Said Jurist-Rosner: “What we are hearing is, ‘I am fine, but this is impacting my parents, my grandparents, my uncle with dementia, my sister with cancer or my kid who can’t go to camp this summer. I need help managing that. And once I return to the office, what’s the risk to my loved ones with chronic conditions? If they get exposed, what’s next?’”
These situations aren’t close to rare in a nation where half the people have one or more chronic conditions such as diabetes, cancer or heart disease and where more people than ever live into their 80s, 90s and beyond. With nearly 40% of COVID-19 deaths traced to nursing homes, assisted-living centers and long-term care facilities, many families are trying to juggle these issues at home. But that raises a whole new set of questions: How do you keep mom safe and socially engaged? Who can you hire to look after dad? What safety measures are required at home? How will the aides, sitters and nurses commute back and forth?
Oh, and who will pay for all this care? Are health insurance companies providing the benefits they should?
_ _ _ _ _ _ _
- _Problem A_
In the passage on caring for relatives during COVID-19, what share of COVID-19 deaths is traced to nursing homes, assisted-living centers and long-term care facilities?
- _Problem B_
Please continue the passage on caring for relatives during COVID-19, starting right after its last sentence.
_ _ _ _ _ _ _
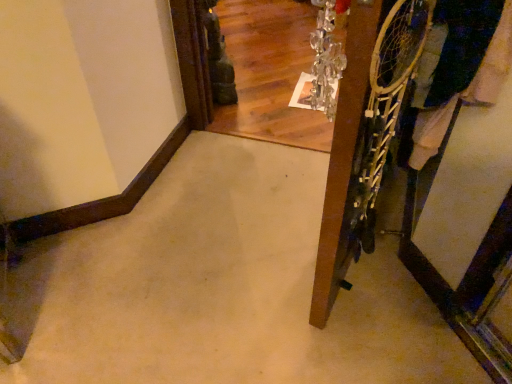
Question: Considering the positions of wooden door at right and dark blue fabric at right in the image, is wooden door at right wider or thinner than dark blue fabric at right?

Choices:
 (A) wide
 (B) thin

Answer: (B)

Question: From their relative heights in the image, would you say wooden door at right is taller or shorter than dark blue fabric at right?

Choices:
 (A) short
 (B) tall

Answer: (B)

Question: Do you think wooden door at right is within dark blue fabric at right, or outside of it?

Choices:
 (A) outside
 (B) inside

Answer: (B)

Question: Is dark blue fabric at right taller or shorter than wooden door at right?

Choices:
 (A) short
 (B) tall

Answer: (A)

Question: From the image's perspective, is dark blue fabric at right above or below wooden door at right?

Choices:
 (A) above
 (B) below

Answer: (A)

Question: From a real-world perspective, is dark blue fabric at right above or below wooden door at right?

Choices:
 (A) above
 (B) below

Answer: (B)

Question: Relative to wooden door at right, is dark blue fabric at right in front or behind?

Choices:
 (A) behind
 (B) front

Answer: (A)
_ _ _ _ _ _ _
- _Response area A_
Nearly 40%.

- _Response area B_
“It’s a lot,” Jurist-Rosner said.
Under Wellthy’s model, each client is assigned a “care consultant,” a social worker or nurse who helps manage these details. The cost is covered by employers, a workplace benefit that joins health insurance, family-leave time and 401(k)s in helping to retain valuable workers. But these are early days in the care-benefits world, and no one can say how these models might change.
This much is certain as long as a global pandemic continues to ravage American life: Whatever the issues were before, they are a whole lot tougher now.
Ellis Henican is an author based in New York City and a former newspaper columnist.